--- Start of RECORDS PROVIDED ---

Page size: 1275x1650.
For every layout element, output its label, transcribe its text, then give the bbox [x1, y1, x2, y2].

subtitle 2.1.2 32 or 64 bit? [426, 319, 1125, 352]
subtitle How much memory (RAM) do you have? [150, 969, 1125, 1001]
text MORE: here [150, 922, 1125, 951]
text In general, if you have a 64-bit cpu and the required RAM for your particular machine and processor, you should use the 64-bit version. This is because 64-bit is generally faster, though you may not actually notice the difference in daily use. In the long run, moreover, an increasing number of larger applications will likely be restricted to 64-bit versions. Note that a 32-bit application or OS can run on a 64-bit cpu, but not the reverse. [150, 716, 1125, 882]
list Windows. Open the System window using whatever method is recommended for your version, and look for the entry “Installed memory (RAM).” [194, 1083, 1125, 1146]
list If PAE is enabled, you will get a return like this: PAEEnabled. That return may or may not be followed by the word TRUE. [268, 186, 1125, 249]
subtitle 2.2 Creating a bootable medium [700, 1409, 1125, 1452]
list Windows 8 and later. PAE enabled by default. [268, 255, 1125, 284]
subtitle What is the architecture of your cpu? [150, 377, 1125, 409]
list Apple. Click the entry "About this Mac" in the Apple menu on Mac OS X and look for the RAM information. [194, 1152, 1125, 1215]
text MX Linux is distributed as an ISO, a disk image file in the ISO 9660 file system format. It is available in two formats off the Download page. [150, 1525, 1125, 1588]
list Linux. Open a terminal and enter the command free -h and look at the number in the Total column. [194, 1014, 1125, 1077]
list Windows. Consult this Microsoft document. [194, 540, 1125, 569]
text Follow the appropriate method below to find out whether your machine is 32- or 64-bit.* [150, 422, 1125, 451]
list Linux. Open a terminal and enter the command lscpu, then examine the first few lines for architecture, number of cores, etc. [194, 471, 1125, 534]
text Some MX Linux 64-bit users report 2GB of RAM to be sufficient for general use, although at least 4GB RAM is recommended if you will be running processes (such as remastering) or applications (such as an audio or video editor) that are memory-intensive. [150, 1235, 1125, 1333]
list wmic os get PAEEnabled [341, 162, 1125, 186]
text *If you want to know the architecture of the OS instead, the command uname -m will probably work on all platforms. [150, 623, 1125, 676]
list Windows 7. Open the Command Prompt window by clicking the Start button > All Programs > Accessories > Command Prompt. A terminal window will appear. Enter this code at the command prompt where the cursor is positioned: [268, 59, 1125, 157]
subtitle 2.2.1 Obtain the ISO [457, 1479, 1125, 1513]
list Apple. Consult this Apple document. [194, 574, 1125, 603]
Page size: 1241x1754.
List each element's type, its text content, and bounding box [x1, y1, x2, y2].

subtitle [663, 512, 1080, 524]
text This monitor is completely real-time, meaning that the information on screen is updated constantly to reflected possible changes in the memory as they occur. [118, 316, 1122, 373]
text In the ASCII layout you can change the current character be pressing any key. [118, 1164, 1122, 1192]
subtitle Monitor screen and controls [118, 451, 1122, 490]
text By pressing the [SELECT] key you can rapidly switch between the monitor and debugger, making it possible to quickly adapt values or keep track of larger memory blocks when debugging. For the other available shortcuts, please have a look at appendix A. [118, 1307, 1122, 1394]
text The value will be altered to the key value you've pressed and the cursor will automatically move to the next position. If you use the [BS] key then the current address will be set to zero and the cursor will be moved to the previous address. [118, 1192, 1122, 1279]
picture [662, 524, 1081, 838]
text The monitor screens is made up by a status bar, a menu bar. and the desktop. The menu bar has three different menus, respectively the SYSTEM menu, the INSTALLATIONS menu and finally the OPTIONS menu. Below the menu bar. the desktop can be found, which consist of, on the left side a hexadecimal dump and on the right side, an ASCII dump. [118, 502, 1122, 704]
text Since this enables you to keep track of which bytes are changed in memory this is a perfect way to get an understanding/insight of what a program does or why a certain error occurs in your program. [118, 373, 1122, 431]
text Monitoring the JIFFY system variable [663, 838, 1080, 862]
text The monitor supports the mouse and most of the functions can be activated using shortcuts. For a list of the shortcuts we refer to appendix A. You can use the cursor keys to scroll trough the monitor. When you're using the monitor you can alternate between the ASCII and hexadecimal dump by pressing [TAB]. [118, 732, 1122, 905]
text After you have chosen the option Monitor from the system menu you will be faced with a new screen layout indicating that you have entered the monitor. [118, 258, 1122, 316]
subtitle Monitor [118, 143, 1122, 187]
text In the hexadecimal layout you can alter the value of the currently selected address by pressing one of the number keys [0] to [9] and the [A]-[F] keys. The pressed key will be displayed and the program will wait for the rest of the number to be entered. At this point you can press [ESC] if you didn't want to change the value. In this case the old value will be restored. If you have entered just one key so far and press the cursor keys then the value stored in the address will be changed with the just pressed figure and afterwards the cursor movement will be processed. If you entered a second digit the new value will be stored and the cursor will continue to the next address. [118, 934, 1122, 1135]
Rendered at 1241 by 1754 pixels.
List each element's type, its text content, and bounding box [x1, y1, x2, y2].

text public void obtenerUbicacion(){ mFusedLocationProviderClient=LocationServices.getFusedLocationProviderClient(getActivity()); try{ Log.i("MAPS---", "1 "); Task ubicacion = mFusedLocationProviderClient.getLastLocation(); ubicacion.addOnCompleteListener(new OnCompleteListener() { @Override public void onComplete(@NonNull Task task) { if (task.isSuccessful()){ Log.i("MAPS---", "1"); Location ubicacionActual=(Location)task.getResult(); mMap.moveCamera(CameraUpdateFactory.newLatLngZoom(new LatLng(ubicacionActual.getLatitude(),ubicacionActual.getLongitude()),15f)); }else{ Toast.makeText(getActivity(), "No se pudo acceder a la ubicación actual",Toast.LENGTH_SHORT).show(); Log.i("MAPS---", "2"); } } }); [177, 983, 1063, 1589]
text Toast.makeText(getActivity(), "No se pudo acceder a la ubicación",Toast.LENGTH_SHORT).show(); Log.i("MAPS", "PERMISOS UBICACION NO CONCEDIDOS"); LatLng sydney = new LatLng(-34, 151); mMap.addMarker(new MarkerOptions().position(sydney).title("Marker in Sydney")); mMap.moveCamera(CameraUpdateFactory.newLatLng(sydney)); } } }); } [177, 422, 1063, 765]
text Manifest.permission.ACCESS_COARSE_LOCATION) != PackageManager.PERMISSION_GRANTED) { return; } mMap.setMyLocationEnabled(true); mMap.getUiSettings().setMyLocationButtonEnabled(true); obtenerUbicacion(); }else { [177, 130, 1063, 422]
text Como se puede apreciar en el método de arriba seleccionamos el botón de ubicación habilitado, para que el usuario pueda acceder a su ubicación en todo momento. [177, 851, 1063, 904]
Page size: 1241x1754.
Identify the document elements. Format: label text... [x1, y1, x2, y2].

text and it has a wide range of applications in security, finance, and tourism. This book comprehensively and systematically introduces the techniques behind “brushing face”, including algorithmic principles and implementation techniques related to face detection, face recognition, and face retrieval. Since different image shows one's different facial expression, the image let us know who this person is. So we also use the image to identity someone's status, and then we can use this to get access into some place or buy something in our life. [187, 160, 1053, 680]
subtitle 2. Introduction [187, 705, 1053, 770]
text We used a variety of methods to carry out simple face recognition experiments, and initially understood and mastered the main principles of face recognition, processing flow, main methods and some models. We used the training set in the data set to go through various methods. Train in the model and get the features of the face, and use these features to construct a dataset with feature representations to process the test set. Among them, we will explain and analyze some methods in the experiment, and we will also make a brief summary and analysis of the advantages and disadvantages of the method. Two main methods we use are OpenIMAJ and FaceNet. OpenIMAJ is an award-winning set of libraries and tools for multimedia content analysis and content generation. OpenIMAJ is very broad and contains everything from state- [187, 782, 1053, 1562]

--- End of RECORDS PROVIDED ---

EXERCISE OBJECTIVE
Print every line of the listing above word for word, with nothing changed.

FINAL RESULT
Page size: 1275x1650.
For every layout element, output its label, transcribe its text, then give the bbox [x1, y1, x2, y2].

subtitle 2.1.2 32 or 64 bit? [426, 319, 1125, 352]
subtitle How much memory (RAM) do you have? [150, 969, 1125, 1001]
text MORE: here [150, 922, 1125, 951]
text In general, if you have a 64-bit cpu and the required RAM for your particular machine and processor, you should use the 64-bit version. This is because 64-bit is generally faster, though you may not actually notice the difference in daily use. In the long run, moreover, an increasing number of larger applications will likely be restricted to 64-bit versions. Note that a 32-bit application or OS can run on a 64-bit cpu, but not the reverse. [150, 716, 1125, 882]
list Windows. Open the System window using whatever method is recommended for your version, and look for the entry “Installed memory (RAM).” [194, 1083, 1125, 1146]
list If PAE is enabled, you will get a return like this: PAEEnabled. That return may or may not be followed by the word TRUE. [268, 186, 1125, 249]
subtitle 2.2 Creating a bootable medium [700, 1409, 1125, 1452]
list Windows 8 and later. PAE enabled by default. [268, 255, 1125, 284]
subtitle What is the architecture of your cpu? [150, 377, 1125, 409]
list Apple. Click the entry "About this Mac" in the Apple menu on Mac OS X and look for the RAM information. [194, 1152, 1125, 1215]
text MX Linux is distributed as an ISO, a disk image file in the ISO 9660 file system format. It is available in two formats off the Download page. [150, 1525, 1125, 1588]
list Linux. Open a terminal and enter the command free -h and look at the number in the Total column. [194, 1014, 1125, 1077]
list Windows. Consult this Microsoft document. [194, 540, 1125, 569]
text Follow the appropriate method below to find out whether your machine is 32- or 64-bit.* [150, 422, 1125, 451]
list Linux. Open a terminal and enter the command lscpu, then examine the first few lines for architecture, number of cores, etc. [194, 471, 1125, 534]
text Some MX Linux 64-bit users report 2GB of RAM to be sufficient for general use, although at least 4GB RAM is recommended if you will be running processes (such as remastering) or applications (such as an audio or video editor) that are memory-intensive. [150, 1235, 1125, 1333]
list wmic os get PAEEnabled [341, 162, 1125, 186]
text *If you want to know the architecture of the OS instead, the command uname -m will probably work on all platforms. [150, 623, 1125, 676]
list Windows 7. Open the Command Prompt window by clicking the Start button > All Programs > Accessories > Command Prompt. A terminal window will appear. Enter this code at the command prompt where the cursor is positioned: [268, 59, 1125, 157]
subtitle 2.2.1 Obtain the ISO [457, 1479, 1125, 1513]
list Apple. Consult this Apple document. [194, 574, 1125, 603]
Page size: 1241x1754.
List each element's type, its text content, and bounding box [x1, y1, x2, y2].

subtitle [663, 512, 1080, 524]
text This monitor is completely real-time, meaning that the information on screen is updated constantly to reflected possible changes in the memory as they occur. [118, 316, 1122, 373]
text In the ASCII layout you can change the current character be pressing any key. [118, 1164, 1122, 1192]
subtitle Monitor screen and controls [118, 451, 1122, 490]
text By pressing the [SELECT] key you can rapidly switch between the monitor and debugger, making it possible to quickly adapt values or keep track of larger memory blocks when debugging. For the other available shortcuts, please have a look at appendix A. [118, 1307, 1122, 1394]
text The value will be altered to the key value you've pressed and the cursor will automatically move to the next position. If you use the [BS] key then the current address will be set to zero and the cursor will be moved to the previous address. [118, 1192, 1122, 1279]
picture [662, 524, 1081, 838]
text The monitor screens is made up by a status bar, a menu bar. and the desktop. The menu bar has three different menus, respectively the SYSTEM menu, the INSTALLATIONS menu and finally the OPTIONS menu. Below the menu bar. the desktop can be found, which consist of, on the left side a hexadecimal dump and on the right side, an ASCII dump. [118, 502, 1122, 704]
text Since this enables you to keep track of which bytes are changed in memory this is a perfect way to get an understanding/insight of what a program does or why a certain error occurs in your program. [118, 373, 1122, 431]
text Monitoring the JIFFY system variable [663, 838, 1080, 862]
text The monitor supports the mouse and most of the functions can be activated using shortcuts. For a list of the shortcuts we refer to appendix A. You can use the cursor keys to scroll trough the monitor. When you're using the monitor you can alternate between the ASCII and hexadecimal dump by pressing [TAB]. [118, 732, 1122, 905]
text After you have chosen the option Monitor from the system menu you will be faced with a new screen layout indicating that you have entered the monitor. [118, 258, 1122, 316]
subtitle Monitor [118, 143, 1122, 187]
text In the hexadecimal layout you can alter the value of the currently selected address by pressing one of the number keys [0] to [9] and the [A]-[F] keys. The pressed key will be displayed and the program will wait for the rest of the number to be entered. At this point you can press [ESC] if you didn't want to change the value. In this case the old value will be restored. If you have entered just one key so far and press the cursor keys then the value stored in the address will be changed with the just pressed figure and afterwards the cursor movement will be processed. If you entered a second digit the new value will be stored and the cursor will continue to the next address. [118, 934, 1122, 1135]
Rendered at 1241 by 1754 pixels.
List each element's type, its text content, and bounding box [x1, y1, x2, y2].

text public void obtenerUbicacion(){ mFusedLocationProviderClient=LocationServices.getFusedLocationProviderClient(getActivity()); try{ Log.i("MAPS---", "1 "); Task ubicacion = mFusedLocationProviderClient.getLastLocation(); ubicacion.addOnCompleteListener(new OnCompleteListener() { @Override public void onComplete(@NonNull Task task) { if (task.isSuccessful()){ Log.i("MAPS---", "1"); Location ubicacionActual=(Location)task.getResult(); mMap.moveCamera(CameraUpdateFactory.newLatLngZoom(new LatLng(ubicacionActual.getLatitude(),ubicacionActual.getLongitude()),15f)); }else{ Toast.makeText(getActivity(), "No se pudo acceder a la ubicación actual",Toast.LENGTH_SHORT).show(); Log.i("MAPS---", "2"); } } }); [177, 983, 1063, 1589]
text Toast.makeText(getActivity(), "No se pudo acceder a la ubicación",Toast.LENGTH_SHORT).show(); Log.i("MAPS", "PERMISOS UBICACION NO CONCEDIDOS"); LatLng sydney = new LatLng(-34, 151); mMap.addMarker(new MarkerOptions().position(sydney).title("Marker in Sydney")); mMap.moveCamera(CameraUpdateFactory.newLatLng(sydney)); } } }); } [177, 422, 1063, 765]
text Manifest.permission.ACCESS_COARSE_LOCATION) != PackageManager.PERMISSION_GRANTED) { return; } mMap.setMyLocationEnabled(true); mMap.getUiSettings().setMyLocationButtonEnabled(true); obtenerUbicacion(); }else { [177, 130, 1063, 422]
text Como se puede apreciar en el método de arriba seleccionamos el botón de ubicación habilitado, para que el usuario pueda acceder a su ubicación en todo momento. [177, 851, 1063, 904]
Page size: 1241x1754.
Identify the document elements. Format: label text... [x1, y1, x2, y2].

text and it has a wide range of applications in security, finance, and tourism. This book comprehensively and systematically introduces the techniques behind “brushing face”, including algorithmic principles and implementation techniques related to face detection, face recognition, and face retrieval. Since different image shows one's different facial expression, the image let us know who this person is. So we also use the image to identity someone's status, and then we can use this to get access into some place or buy something in our life. [187, 160, 1053, 680]
subtitle 2. Introduction [187, 705, 1053, 770]
text We used a variety of methods to carry out simple face recognition experiments, and initially understood and mastered the main principles of face recognition, processing flow, main methods and some models. We used the training set in the data set to go through various methods. Train in the model and get the features of the face, and use these features to construct a dataset with feature representations to process the test set. Among them, we will explain and analyze some methods in the experiment, and we will also make a brief summary and analysis of the advantages and disadvantages of the method. Two main methods we use are OpenIMAJ and FaceNet. OpenIMAJ is an award-winning set of libraries and tools for multimedia content analysis and content generation. OpenIMAJ is very broad and contains everything from state- [187, 782, 1053, 1562]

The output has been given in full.